Filmkritik: «Early Man»

Der Knet-Stop-Motion-Film «Early Man» ist ein riesen Projekt. Aber ist es auch ein grosser Film? Lola und Sven klären auf. Die Kritik gibt’s oben, das Making-of unten.

Sven | 15. März 2018

Angesiedelt in der Vorzeit, als urzeitliche Kreaturen und wollige Mammuts die Erde bevölkerten, erzählt EARLY MAN, wie der gewitzte Steinzeitmensch Dug zusammen mit seinem Kumpel, dem prähistorischen Wildschwein Hognob seinen Stamm dazu bringt, gemeinsam den Kampf gegen die überheblichen Bronzezeitmenschen aufzunehmen und sich mit seinen ganz eigenen Mitteln durchschlägt.

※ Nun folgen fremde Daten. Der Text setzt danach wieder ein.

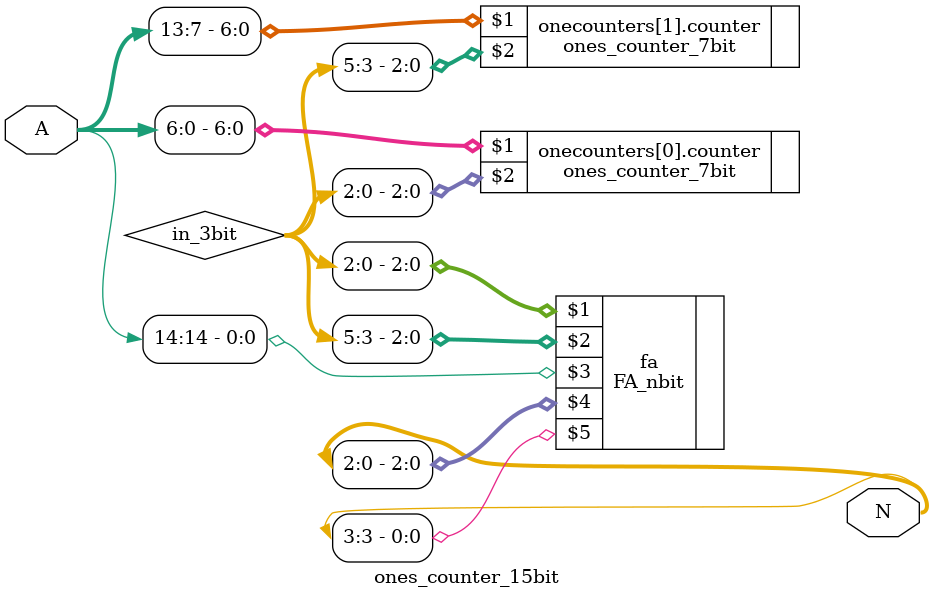
<source format=sv>
`timescale 1ns/1ns

module ones_counter_15bit (input [14:0] A, output [3:0] N);

	wire [5:0] in_3bit;
	genvar i;

	generate
	for (i=0; i < 2; i = i + 1) begin: onecounters
		ones_counter_7bit counter(A[i*7+6:i*7], in_3bit[i*3+2:i*3]);
	end
	endgenerate


	parameter m = 3;
	FA_nbit #(m) fa(in_3bit[2:0], in_3bit[5:3], A[14], N[2:0], N[3]);

endmodule

</source>
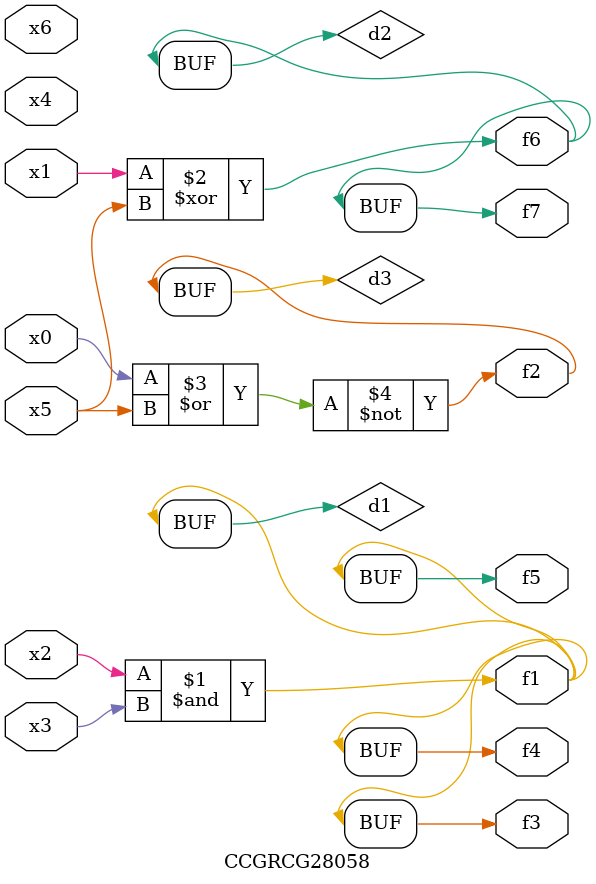
<source format=v>
module CCGRCG28058(
	input x0, x1, x2, x3, x4, x5, x6,
	output f1, f2, f3, f4, f5, f6, f7
);

	wire d1, d2, d3;

	and (d1, x2, x3);
	xor (d2, x1, x5);
	nor (d3, x0, x5);
	assign f1 = d1;
	assign f2 = d3;
	assign f3 = d1;
	assign f4 = d1;
	assign f5 = d1;
	assign f6 = d2;
	assign f7 = d2;
endmodule

</source>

«Early Man» ist ein Stop-Motion-Film des BAFTA- und Oscar-prämierten Regisseurs Nick Park. Das Drehbuch stammt von den beiden versierten Autoren Mark Burton und John O’Farrell, die als Schreibduo unter anderem schon mit der BBC-Satireshow «Spitting Image» und später mit «Chicken Run» Erfolge feiern konnten. In der Originalversion spricht der 36-jährige britische Schauspieler Eddie Redmayne, der 2015 für seine Darstellung als Stephen Hawking in «The Theory of Everything» einen Academy Award entgegennehmen konnte, die Rolle der Hauptfigur Dug. Tom Hiddleston interpretiert die Rolle des lächerlich pompösen Dorfvorstehers Lord Nooth und der Game-of-Thrones-Star Maisie Williams ist die Stimme der Goona.

«Early Man» ist ab dem 15. März im Kino. Wir wünschen viel Vergnügen.

 

BEWERTUNG

Schön gemacht. Aufbau, Geschichte und Jokes sind aber eher für die jüngere Generation gedacht. Trotzdem ein Kinobesuch wert!